With the river running as low as it is the upper parts where i fish can get pretty skinny. Anywhere there were rocks and at least a foot and half of water had fish. I was working a crayfish pattern slowly in the rocks and pools and the big boys had their feed bags on. Smallest fish was 15 inches the largest was 19.5, landed 5 lost another 3 and had a nice carp on but the hook pulled free.

The big boy


----------



## TheCream (Mar 19, 2009)

There is not much that is prettier than a big bronzeback!


----------



## txc35 (Mar 29, 2007)

That is one fine fish!! How far up river were you?


----------



## toobnoob (Jun 1, 2010)

txc35 said:


> That is one fine fish!! How far up river were you?

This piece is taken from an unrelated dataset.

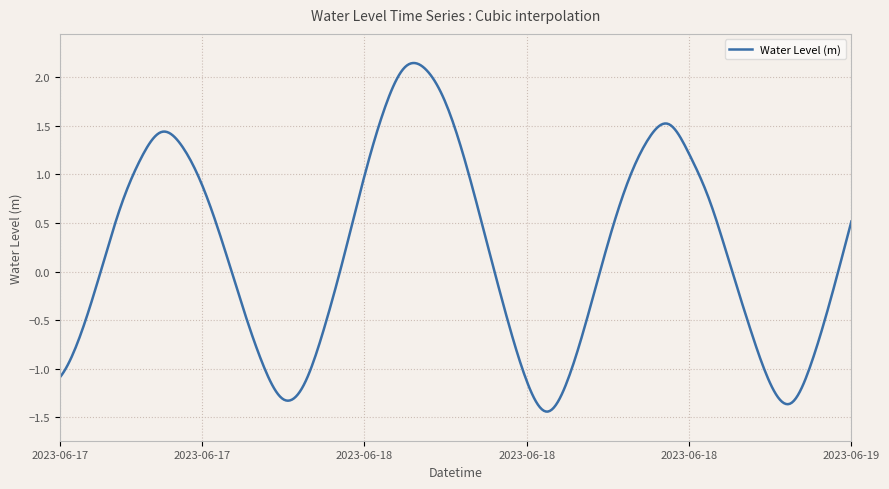

What is the difference between the maximum and minimum values?

3.6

I was a bit upstream form the polo fields, near where chagrin blvd. crosses the river.


----------



## BassAddict83 (Sep 21, 2010)

That sounds like an awesome morning and congrats on that beautiful fish! What kind of leader do you use with that crayfish fly?


----------



## toobnoob (Jun 1, 2010)

BassAddict83 said:


> That sounds like an awesome morning and congrats on that beautiful fish! What kind of leader do you use with that crayfish fly?


I make my own leaders cuz I'm cheep  3ft 20 lbs mono butt to 2.5 ft 14 lb mono, to 2 ft 8 lb mono and then 6 lb floro for the tippet. about 10 ft total.


----------